A U.S. District Court generally cannot “modify a term of imprisonment once it has been imposed” unless a defendant is eligible for a reduction pursuant to 18 U.S.C. § 3582(c). Subsection (c) (2) allows for a reduction if: (1) the defendant’s sentence was “based on a sentencing range that has subsequently been changed by the Sentencing Commission; and (2) “a reduction is consistent with applicable policy statements issued by the Sentencing Commission.”
 
In April 2014, the U.S. Sentencing Commission proposed a change in the Drug Quantity Table spelled out in U.S. Sentencing Guideline § 2D1.1. The proposed change would reduce the base offense level for most drug offenders by two points. In July 2014, the Commission voted to make the proposed change retroactive.
 
Congress has until November 1, 2014 to approve the proposed changes. Congressional approval would make the changes effective in November 2015. The one-year delay was added to give judges time to determine which eligible offender is suitable for a reduction of sentence and to give the Government an opportunity to determine whether a sentence reduction would pose a threat to public safety.
 
Early estimates suggest that by November 2015, some 45,000 drug offenders will have their sentences reduced by 25 months. It is believed that judges will grant 80 percent of the requests for sentence reduction.

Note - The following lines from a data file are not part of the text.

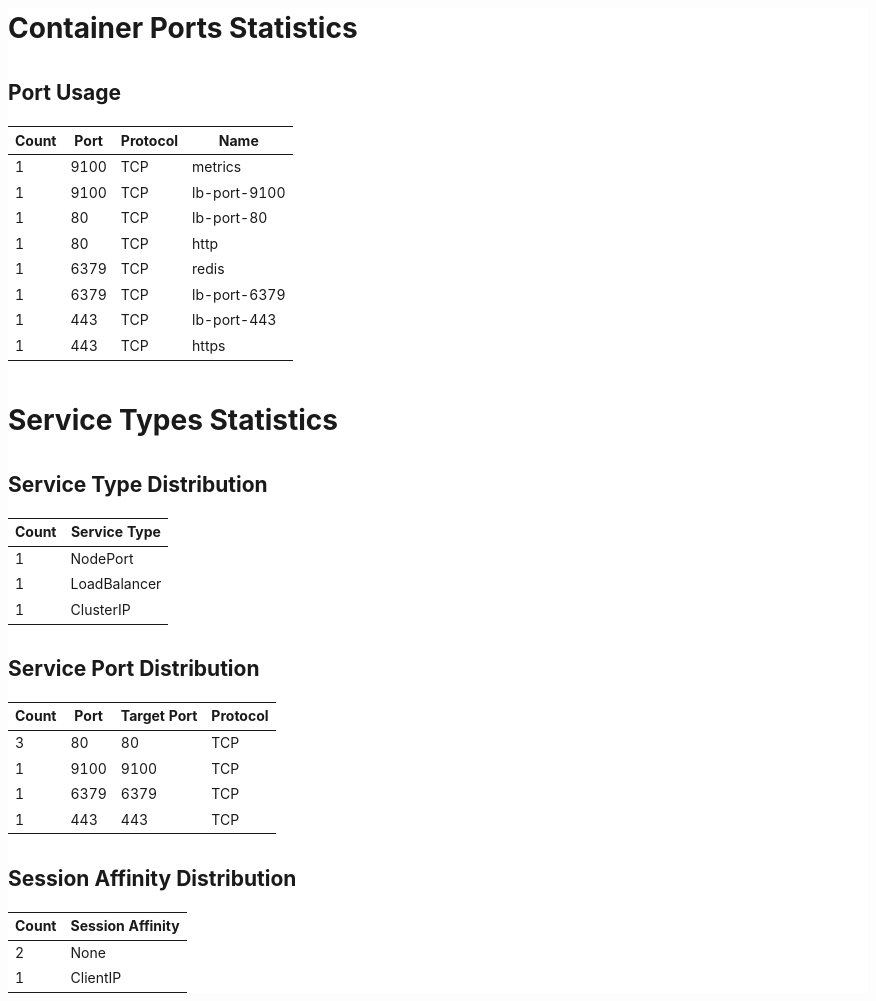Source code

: # Container Ports Statistics

## Port Usage
| Count | Port | Protocol | Name |
|-------|------|----------|------|
| 1 | 9100 | TCP | metrics |
| 1 | 9100 | TCP | lb-port-9100 |
| 1 | 80 | TCP | lb-port-80 |
| 1 | 80 | TCP | http |
| 1 | 6379 | TCP | redis |
| 1 | 6379 | TCP | lb-port-6379 |
| 1 | 443 | TCP | lb-port-443 |
| 1 | 443 | TCP | https |

# Service Types Statistics

## Service Type Distribution
| Count | Service Type |
|-------|--------------|
| 1 | NodePort |
| 1 | LoadBalancer |
| 1 | ClusterIP |

## Service Port Distribution
| Count | Port | Target Port | Protocol |
|-------|------|-------------|----------|
| 3 | 80 | 80 | TCP |
| 1 | 9100 | 9100 | TCP |
| 1 | 6379 | 6379 | TCP |
| 1 | 443 | 443 | TCP |

## Session Affinity Distribution
| Count | Session Affinity |
|-------|------------------|
| 2 | None |
| 1 | ClientIP |
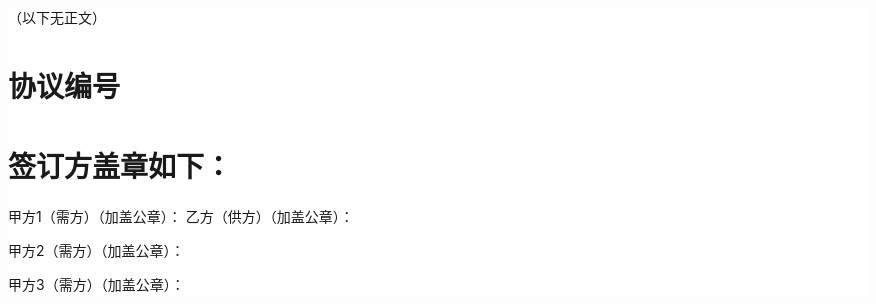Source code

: （以下无正文）  

# 协议编号  

# 签订方盖章如下：  

甲方1（需方）（加盖公章）： 乙方（供方）（加盖公章）：  

甲方2（需方）（加盖公章）：  

甲方3（需方）（加盖公章）：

Unlike the changes brought by Amendments 750 and 759, which primarily affected crack cocaine offenders, the latest changes would impact all drug offenders: methamphetamine (28%), powder cocaine (27%), crack cocaine (19%), marijuana (14%), and heroin (3%).
 
In Fiscal Year 2012, 60 percent of convicted federal drug offenders faced mandatory minimum sentences. Beyond forcing many defendants into “cooperation agreements” with the Government, mandatory minimums give prosecutors leverage to force drug defendants into plea agreements. Human Rights Watch reported in December 2013 that only 3 percent of federal drug offenders elect to face a trial. Those who do exercise their right to a jury trial receive an average prison sentence of 16 years compared to those who plead out and receive an average prison sentence of 5.4 years.
 
This is why some federal prosecutors and law enforcement officials staunchly defend harsh mandatory minimums because they encourage guilty pleas and compel law enforcement cooperation. This is a mistaken premise. The U.S. Sentencing Commission reports that 97.5 percent of defendants not facing mandatory minimum plead guilty while 94.1 percent of those facing mandatory minimum plead guilty. The Commission noted that 15.2 percent of the sex offenders facing mandatory minimums elected to face trial—twice the rate of those sex offenders not facing mandatory minimums.
 
According to the Human Rights Watch report, the four Districts of U.S. District Courts in Texas impose some of the harshest drug sentences in the nation: Northern District, 113 months; Eastern District, 99 months; Southern District, 71 months; and Western District, 59 months. The Central District of Illinois has the highest sentence average, 160 months, while federal courts in Arizona imposed the lowest average sentences, 25 months
 
These sentencing figures alone represent the need for sentencing reform in our federal court system. We join the chorus of voices urging Congress to approve the three measures outlined in this article—measures that would significantly reform federal sentencing in this country.